The system of third-class levers can be applied in interpreting the stress and displacement evaluation [4, 30]. The temporomandibular joint represents the fulcrum, and the application of force to the anterior region of the hemimandible represents a force vector. In comparing 10 mm mandibular advancements, the more anterior the vertical line of the mandibular osteotomy is performed, the greater the distance from the high-stress area and the smaller the displacement. The anteriorisation of the vertical osteotomy of the mandible ensures greater stability [18], unlike the vertical osteotomy in the classic Obwegeser–Dal Pont technique, which is performed near the region of greater mandibular fragility (mandibular angle) [31].
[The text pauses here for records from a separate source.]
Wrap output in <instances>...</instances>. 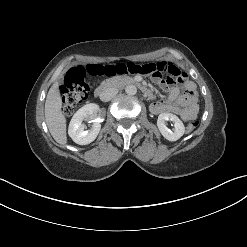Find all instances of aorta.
Returning <instances> with one entry per match:
<instances>
[{"label": "aorta", "mask_w": 247, "mask_h": 247, "mask_svg": "<svg viewBox=\"0 0 247 247\" xmlns=\"http://www.w3.org/2000/svg\"><path fill=\"white\" fill-rule=\"evenodd\" d=\"M125 92L128 95H135L137 93V88L135 85H127L125 88Z\"/></svg>", "instance_id": "762f6f07"}]
</instances>
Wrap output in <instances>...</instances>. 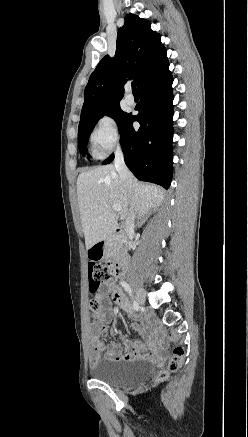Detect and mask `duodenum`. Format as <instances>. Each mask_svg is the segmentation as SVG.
<instances>
[{"instance_id":"410a0bca","label":"duodenum","mask_w":248,"mask_h":437,"mask_svg":"<svg viewBox=\"0 0 248 437\" xmlns=\"http://www.w3.org/2000/svg\"><path fill=\"white\" fill-rule=\"evenodd\" d=\"M113 234L115 236L123 238L125 235L124 227L122 225H117L114 230ZM107 245V240L103 239L98 242H96L93 245V248H88L87 255L88 257H101L104 254V250ZM128 264V257L124 253H120L116 256L115 262L112 265V272L115 276H120L125 267Z\"/></svg>"}]
</instances>
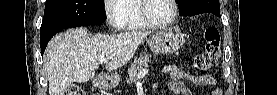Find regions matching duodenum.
<instances>
[{
	"instance_id": "410a0bca",
	"label": "duodenum",
	"mask_w": 277,
	"mask_h": 95,
	"mask_svg": "<svg viewBox=\"0 0 277 95\" xmlns=\"http://www.w3.org/2000/svg\"><path fill=\"white\" fill-rule=\"evenodd\" d=\"M104 81H105V78H104L103 76L98 77L97 86H98L99 88H103V87H104Z\"/></svg>"
}]
</instances>
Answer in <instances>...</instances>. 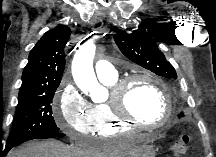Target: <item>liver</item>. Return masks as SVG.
I'll use <instances>...</instances> for the list:
<instances>
[{
  "instance_id": "6515ba94",
  "label": "liver",
  "mask_w": 216,
  "mask_h": 157,
  "mask_svg": "<svg viewBox=\"0 0 216 157\" xmlns=\"http://www.w3.org/2000/svg\"><path fill=\"white\" fill-rule=\"evenodd\" d=\"M142 149L130 141L91 148L52 140L28 143L12 150L8 157H137Z\"/></svg>"
}]
</instances>
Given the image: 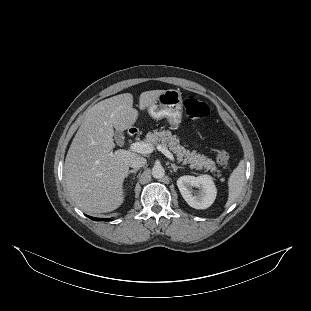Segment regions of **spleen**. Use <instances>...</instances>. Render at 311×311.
<instances>
[{
    "label": "spleen",
    "instance_id": "spleen-1",
    "mask_svg": "<svg viewBox=\"0 0 311 311\" xmlns=\"http://www.w3.org/2000/svg\"><path fill=\"white\" fill-rule=\"evenodd\" d=\"M245 183V170H244V160H241L231 173L228 186H229V196L226 203V207L230 206L241 194Z\"/></svg>",
    "mask_w": 311,
    "mask_h": 311
}]
</instances>
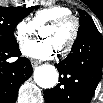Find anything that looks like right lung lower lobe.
I'll use <instances>...</instances> for the list:
<instances>
[{
  "instance_id": "1",
  "label": "right lung lower lobe",
  "mask_w": 103,
  "mask_h": 103,
  "mask_svg": "<svg viewBox=\"0 0 103 103\" xmlns=\"http://www.w3.org/2000/svg\"><path fill=\"white\" fill-rule=\"evenodd\" d=\"M10 57H18L7 62ZM33 69L27 58L21 57L19 45L13 47L0 46V103H14L19 87L32 74Z\"/></svg>"
}]
</instances>
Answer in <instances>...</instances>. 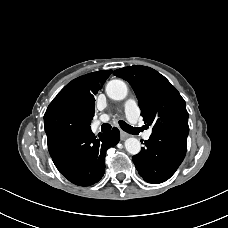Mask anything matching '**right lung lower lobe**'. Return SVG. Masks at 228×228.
I'll list each match as a JSON object with an SVG mask.
<instances>
[{"label": "right lung lower lobe", "instance_id": "obj_1", "mask_svg": "<svg viewBox=\"0 0 228 228\" xmlns=\"http://www.w3.org/2000/svg\"><path fill=\"white\" fill-rule=\"evenodd\" d=\"M120 140L113 128L95 136L91 129L67 135L48 144L49 153L60 173L70 182L89 186L98 182L105 172V155Z\"/></svg>", "mask_w": 228, "mask_h": 228}]
</instances>
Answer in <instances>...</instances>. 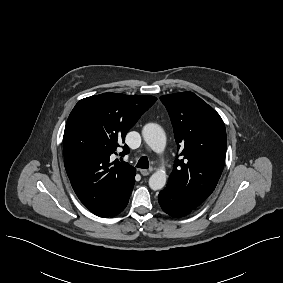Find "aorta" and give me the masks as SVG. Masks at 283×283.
Returning <instances> with one entry per match:
<instances>
[{
  "instance_id": "762f6f07",
  "label": "aorta",
  "mask_w": 283,
  "mask_h": 283,
  "mask_svg": "<svg viewBox=\"0 0 283 283\" xmlns=\"http://www.w3.org/2000/svg\"><path fill=\"white\" fill-rule=\"evenodd\" d=\"M142 136L148 146L156 153H162L166 146V135L161 126L155 123L146 124L142 130ZM166 172L160 169L149 178V187L156 191L166 184Z\"/></svg>"
}]
</instances>
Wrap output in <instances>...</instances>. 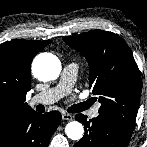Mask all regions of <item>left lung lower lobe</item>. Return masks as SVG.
I'll list each match as a JSON object with an SVG mask.
<instances>
[{
    "label": "left lung lower lobe",
    "instance_id": "0a47b994",
    "mask_svg": "<svg viewBox=\"0 0 147 147\" xmlns=\"http://www.w3.org/2000/svg\"><path fill=\"white\" fill-rule=\"evenodd\" d=\"M76 120L85 125L83 138L74 147H127L132 132L118 123L103 117L87 121V116L77 114Z\"/></svg>",
    "mask_w": 147,
    "mask_h": 147
}]
</instances>
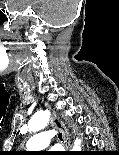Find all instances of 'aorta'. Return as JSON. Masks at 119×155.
Wrapping results in <instances>:
<instances>
[{
    "mask_svg": "<svg viewBox=\"0 0 119 155\" xmlns=\"http://www.w3.org/2000/svg\"><path fill=\"white\" fill-rule=\"evenodd\" d=\"M50 113L48 111H40L33 115L28 122L29 132H38L45 128L49 122ZM73 151H81V139H76L73 146Z\"/></svg>",
    "mask_w": 119,
    "mask_h": 155,
    "instance_id": "1",
    "label": "aorta"
}]
</instances>
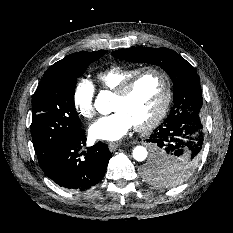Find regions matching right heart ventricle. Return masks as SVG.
I'll return each instance as SVG.
<instances>
[{
	"label": "right heart ventricle",
	"mask_w": 233,
	"mask_h": 233,
	"mask_svg": "<svg viewBox=\"0 0 233 233\" xmlns=\"http://www.w3.org/2000/svg\"><path fill=\"white\" fill-rule=\"evenodd\" d=\"M140 69L138 67L115 65L98 72L96 80L102 89L115 92L126 79Z\"/></svg>",
	"instance_id": "right-heart-ventricle-1"
}]
</instances>
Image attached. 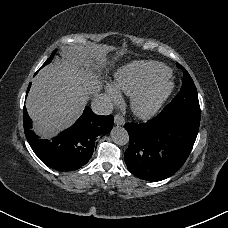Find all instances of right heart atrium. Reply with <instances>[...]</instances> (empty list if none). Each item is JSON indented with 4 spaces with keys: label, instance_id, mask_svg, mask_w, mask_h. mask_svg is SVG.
I'll use <instances>...</instances> for the list:
<instances>
[{
    "label": "right heart atrium",
    "instance_id": "1",
    "mask_svg": "<svg viewBox=\"0 0 228 228\" xmlns=\"http://www.w3.org/2000/svg\"><path fill=\"white\" fill-rule=\"evenodd\" d=\"M107 94L110 98H112L116 102L120 101V99H121L120 94L117 91V89L112 86L107 87Z\"/></svg>",
    "mask_w": 228,
    "mask_h": 228
}]
</instances>
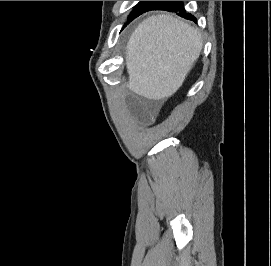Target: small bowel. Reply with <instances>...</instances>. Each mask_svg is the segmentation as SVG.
I'll return each instance as SVG.
<instances>
[{"label": "small bowel", "instance_id": "small-bowel-1", "mask_svg": "<svg viewBox=\"0 0 271 266\" xmlns=\"http://www.w3.org/2000/svg\"><path fill=\"white\" fill-rule=\"evenodd\" d=\"M131 106L133 110L144 120H151L158 108L156 102L132 103Z\"/></svg>", "mask_w": 271, "mask_h": 266}]
</instances>
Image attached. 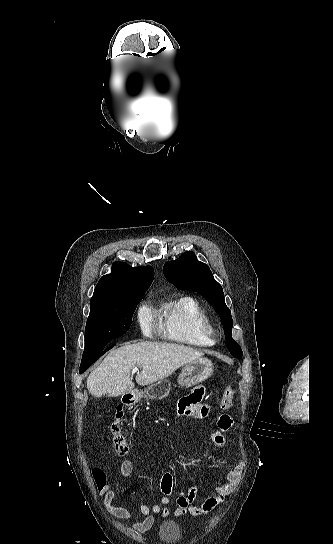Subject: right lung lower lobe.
Wrapping results in <instances>:
<instances>
[{"instance_id": "obj_1", "label": "right lung lower lobe", "mask_w": 333, "mask_h": 544, "mask_svg": "<svg viewBox=\"0 0 333 544\" xmlns=\"http://www.w3.org/2000/svg\"><path fill=\"white\" fill-rule=\"evenodd\" d=\"M95 361H96V360H95ZM95 361H93V362H91V363L85 365L84 367H81V368H80V371H79L80 374H82V373H83L89 366H91Z\"/></svg>"}]
</instances>
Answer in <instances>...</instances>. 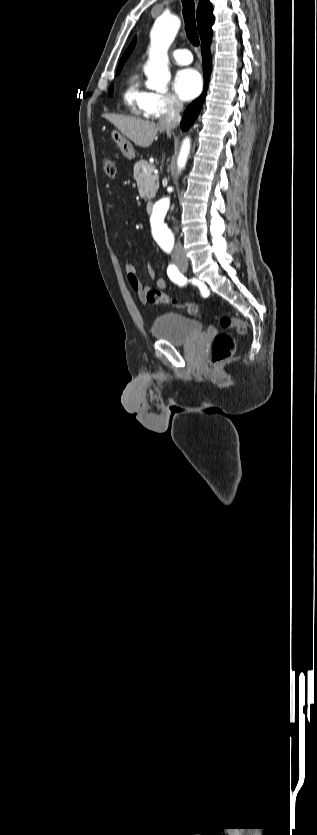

Considering the area of overlap between the proximal and distal segments of the mandible, the results of the GTP10 group show an area 33.13% larger than the GTOD10 group. The maximisation of the overlapping area indicates the greatest possibility of contact and is related to the surgical technique employed [29]. In mandibular osteotomies, there is no treatment on the bone surfaces and the gap to guide bone neoformation. The bone repair depends on the space between the osteotomy lines, anatomical location, mechanical/muscular forces at this site, and the patient’s age and systemic condition [32,33,34]. The larger area of overlap between the osteotomised segments and the anteriorisation of the vertical line of osteotomy, observed in Puricelli’s mandibular osteotomy, results in an increase in the area of medullary exposure and in the organisation of a clot, consequently favouring bone neoformation. The larger extension of the overlapping surface shows a significant association with the decrease in the mean or maximum stress value [35]. In addition, the smaller the contact surface, the greater the risk of postoperative fracture [29].

The condition of greater sliding of the segment corresponding to the body of the mandible, offered by the Puricelli technique, allows for an average 18 mm increase in the proposal of advancement. Even in the acute traction and stretching of the inserted muscles and the mucosa, vascularisation is not affected when properly handled.